​Uffici postali, Uilposte Toscana proclama lo sciopero

Sciopero delle prestazioni straordinarie fino al 25 maggio in tutta la regione


 Sarà ancora sciopero delle prestazioni straordinarie in tutti gli Uffici Postali della Toscana. A proclamarlo è la Uilposte Toscana, dopo che l'azienda si è rifiutata di rispondere alle criticità e i disagi che affliggono i lavoratori e le lavoratrici. L'agitazione è cominciata l'8 maggio scorso e andrà avanti fino al 25 maggio prossimo.

"Siamo a proclamare l'ennesima agitazione perché ad oggi l'azienda si è dimostrata del tutto inadempiente rispetto ad alcune problematiche che riguardano i lavoratori, ma anche i cittadini - spiega il segretario generale Uilposte Toscana, Renzo Nardi - Non possiamo accettare la cronica carenza di personale, aggravata dai pensionamenti, né la decisione unilaterale sul passaggio delle inesitate, cioè il ritorno della consegna di raccomandati e atti giudiziari non consegnati negli uffici postali. A lavoratori e cittadini servono risposte da Poste Italiane che ad oggi non arrivano.

In particolare, tra le criticità Uilposte Toscana segnala: La gestione del passaggio delle inesitate (raccomandate e atti giudiziari) negli uffici postali, senza un’adeguata formazione del personale e con pesanti ricadute sul carico di lavoro degli sportellisti, I continui distacchi, le trasferte e gli straordinari del personale, per sopperire alle carenze strutturali, ultimamente peggiorate dall’alto numero di esodi incentivati, Le continue e indebite pressioni commerciali che non rispettano né il protocollo nazionale fra azienda e OO.SS. né tanto meno, la dignità dei lavoratori, L’ applicazione non corretta del vigente accordo regionale sulle ferie, La totale assenza di un preventivo e risolutivo monitoraggio delle condizioni climatiche degli uffici postali, dopo quanto successo questo inverno e in previsione della prossima estate"

Intanto la Corte d'Appello di Milano a seguito dell'appello proposto avverso la sentenza del Tribunale, ha condannato Poste a risarcire per l'intero la somma corrispondente ad indebiti prelievi effettuati sul conto corrente postale di un cittadino, avvenuti nel corso del 2009.

Dati forniti.
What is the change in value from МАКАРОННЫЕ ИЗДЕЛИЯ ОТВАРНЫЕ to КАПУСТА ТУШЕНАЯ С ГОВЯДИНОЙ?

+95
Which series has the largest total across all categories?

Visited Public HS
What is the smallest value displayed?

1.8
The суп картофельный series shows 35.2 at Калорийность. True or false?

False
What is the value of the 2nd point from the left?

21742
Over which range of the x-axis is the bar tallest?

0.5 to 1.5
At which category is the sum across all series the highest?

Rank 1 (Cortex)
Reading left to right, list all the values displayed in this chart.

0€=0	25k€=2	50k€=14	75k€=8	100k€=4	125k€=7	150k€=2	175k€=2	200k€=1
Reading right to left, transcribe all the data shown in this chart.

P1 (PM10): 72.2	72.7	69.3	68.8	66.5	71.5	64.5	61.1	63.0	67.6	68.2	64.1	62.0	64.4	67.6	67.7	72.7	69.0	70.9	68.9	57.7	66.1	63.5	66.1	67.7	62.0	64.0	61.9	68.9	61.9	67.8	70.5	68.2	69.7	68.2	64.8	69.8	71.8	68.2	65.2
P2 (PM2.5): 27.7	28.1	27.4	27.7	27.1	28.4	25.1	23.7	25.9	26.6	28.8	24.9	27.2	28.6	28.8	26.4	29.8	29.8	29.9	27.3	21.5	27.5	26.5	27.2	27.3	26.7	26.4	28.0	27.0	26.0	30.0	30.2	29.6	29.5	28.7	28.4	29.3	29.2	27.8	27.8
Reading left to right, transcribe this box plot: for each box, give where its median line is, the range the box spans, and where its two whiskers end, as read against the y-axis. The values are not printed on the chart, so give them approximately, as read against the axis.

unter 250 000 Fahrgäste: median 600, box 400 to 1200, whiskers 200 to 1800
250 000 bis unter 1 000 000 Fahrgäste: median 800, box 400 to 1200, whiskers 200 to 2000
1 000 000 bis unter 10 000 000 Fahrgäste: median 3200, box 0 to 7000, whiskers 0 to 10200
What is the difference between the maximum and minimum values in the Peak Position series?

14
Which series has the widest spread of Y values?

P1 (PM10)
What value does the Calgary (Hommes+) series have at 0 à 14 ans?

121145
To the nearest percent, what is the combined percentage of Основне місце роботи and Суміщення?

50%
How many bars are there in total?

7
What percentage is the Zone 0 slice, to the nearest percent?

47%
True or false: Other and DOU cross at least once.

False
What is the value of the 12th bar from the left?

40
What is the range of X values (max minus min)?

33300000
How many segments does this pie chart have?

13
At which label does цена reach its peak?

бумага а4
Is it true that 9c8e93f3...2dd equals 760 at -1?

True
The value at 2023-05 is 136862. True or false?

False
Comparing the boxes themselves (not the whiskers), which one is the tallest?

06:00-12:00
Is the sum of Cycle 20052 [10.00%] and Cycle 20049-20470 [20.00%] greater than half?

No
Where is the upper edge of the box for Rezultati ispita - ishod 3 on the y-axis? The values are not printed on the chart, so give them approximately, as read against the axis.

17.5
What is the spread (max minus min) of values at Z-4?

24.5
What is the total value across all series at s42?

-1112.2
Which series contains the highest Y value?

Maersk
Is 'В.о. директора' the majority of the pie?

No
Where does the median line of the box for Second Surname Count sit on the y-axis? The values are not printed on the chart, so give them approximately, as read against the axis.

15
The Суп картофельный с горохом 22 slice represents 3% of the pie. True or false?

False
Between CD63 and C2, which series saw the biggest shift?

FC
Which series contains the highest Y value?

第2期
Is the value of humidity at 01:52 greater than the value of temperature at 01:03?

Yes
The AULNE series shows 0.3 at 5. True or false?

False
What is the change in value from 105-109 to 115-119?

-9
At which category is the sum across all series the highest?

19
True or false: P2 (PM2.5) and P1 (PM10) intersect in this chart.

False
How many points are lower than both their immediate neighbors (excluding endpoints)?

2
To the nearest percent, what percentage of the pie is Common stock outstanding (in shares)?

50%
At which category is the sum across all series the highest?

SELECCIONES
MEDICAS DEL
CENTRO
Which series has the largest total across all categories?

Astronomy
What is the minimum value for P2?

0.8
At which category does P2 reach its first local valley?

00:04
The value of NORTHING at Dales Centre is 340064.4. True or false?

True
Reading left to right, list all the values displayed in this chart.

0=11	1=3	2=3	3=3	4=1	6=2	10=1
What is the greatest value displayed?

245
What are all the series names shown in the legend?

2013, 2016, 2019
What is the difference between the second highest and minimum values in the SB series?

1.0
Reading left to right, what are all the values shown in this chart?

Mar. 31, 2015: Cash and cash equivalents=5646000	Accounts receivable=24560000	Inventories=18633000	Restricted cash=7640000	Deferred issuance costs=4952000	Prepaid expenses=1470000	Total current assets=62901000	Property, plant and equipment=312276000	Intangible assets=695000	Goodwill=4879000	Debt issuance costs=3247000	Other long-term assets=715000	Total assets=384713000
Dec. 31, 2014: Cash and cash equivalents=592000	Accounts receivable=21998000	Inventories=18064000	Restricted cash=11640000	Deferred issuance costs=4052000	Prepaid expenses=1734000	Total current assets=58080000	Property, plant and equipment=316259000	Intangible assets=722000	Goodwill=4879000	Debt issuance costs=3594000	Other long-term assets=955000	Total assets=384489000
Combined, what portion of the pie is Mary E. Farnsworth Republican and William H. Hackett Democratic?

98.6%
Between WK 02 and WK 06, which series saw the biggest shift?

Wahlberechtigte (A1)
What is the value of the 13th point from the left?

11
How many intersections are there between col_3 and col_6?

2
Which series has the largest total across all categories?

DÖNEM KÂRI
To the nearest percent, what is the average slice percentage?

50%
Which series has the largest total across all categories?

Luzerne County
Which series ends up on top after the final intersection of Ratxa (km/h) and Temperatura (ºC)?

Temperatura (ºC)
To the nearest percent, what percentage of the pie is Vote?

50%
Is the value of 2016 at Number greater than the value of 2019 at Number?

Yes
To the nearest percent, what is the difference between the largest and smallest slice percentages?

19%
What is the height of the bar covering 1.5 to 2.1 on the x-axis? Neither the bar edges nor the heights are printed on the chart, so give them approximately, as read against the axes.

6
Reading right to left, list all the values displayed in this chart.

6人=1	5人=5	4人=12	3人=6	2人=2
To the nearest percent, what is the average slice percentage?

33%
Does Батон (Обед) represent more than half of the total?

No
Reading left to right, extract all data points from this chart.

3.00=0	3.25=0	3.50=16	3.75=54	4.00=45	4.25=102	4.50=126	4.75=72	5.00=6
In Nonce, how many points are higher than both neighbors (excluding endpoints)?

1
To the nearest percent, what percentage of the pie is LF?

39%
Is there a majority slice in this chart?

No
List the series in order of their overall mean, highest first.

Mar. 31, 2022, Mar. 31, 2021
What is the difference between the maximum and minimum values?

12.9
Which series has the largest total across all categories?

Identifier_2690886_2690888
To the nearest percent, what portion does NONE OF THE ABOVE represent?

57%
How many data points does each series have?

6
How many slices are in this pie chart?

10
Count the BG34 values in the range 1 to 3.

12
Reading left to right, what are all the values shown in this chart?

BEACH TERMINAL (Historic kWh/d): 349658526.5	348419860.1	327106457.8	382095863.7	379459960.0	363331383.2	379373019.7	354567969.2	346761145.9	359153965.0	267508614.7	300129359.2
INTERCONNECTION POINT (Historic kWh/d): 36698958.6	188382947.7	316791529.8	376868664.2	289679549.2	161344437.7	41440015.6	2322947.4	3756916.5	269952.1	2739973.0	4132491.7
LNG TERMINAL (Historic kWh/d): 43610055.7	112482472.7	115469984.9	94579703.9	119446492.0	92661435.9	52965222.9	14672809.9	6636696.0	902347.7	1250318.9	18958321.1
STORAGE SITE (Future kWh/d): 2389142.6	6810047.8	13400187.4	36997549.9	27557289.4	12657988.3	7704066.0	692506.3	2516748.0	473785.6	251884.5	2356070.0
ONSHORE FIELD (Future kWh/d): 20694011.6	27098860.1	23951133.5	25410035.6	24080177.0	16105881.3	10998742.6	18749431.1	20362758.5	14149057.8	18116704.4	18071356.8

Compito A.
Traduci in inglese questa frase dell'estratto della fonte: "L'agitazione è cominciata l'8 maggio scorso e andrà avanti fino al 25 maggio prossimo."
Compito B.
Chi è il segretario generale della Uilposte Toscana secondo l'estratto della fonte?
Compito C.
Riscrivi il passo dell'estratto della fonte da "Intanto la Corte" fino a "corso del 2009." compreso, sostituendo "Milano" con "Torino".

Risposta A.
The strike began on May 8 and will continue until May 25.

Risposta B.
Renzo Nardi.

Risposta C.
Intanto la Corte d'Appello di Torino a seguito dell'appello proposto avverso la sentenza del Tribunale, ha condannato Poste a risarcire per l'intero la somma corrispondente ad indebiti prelievi effettuati sul conto corrente postale di un cittadino, avvenuti nel corso del 2009.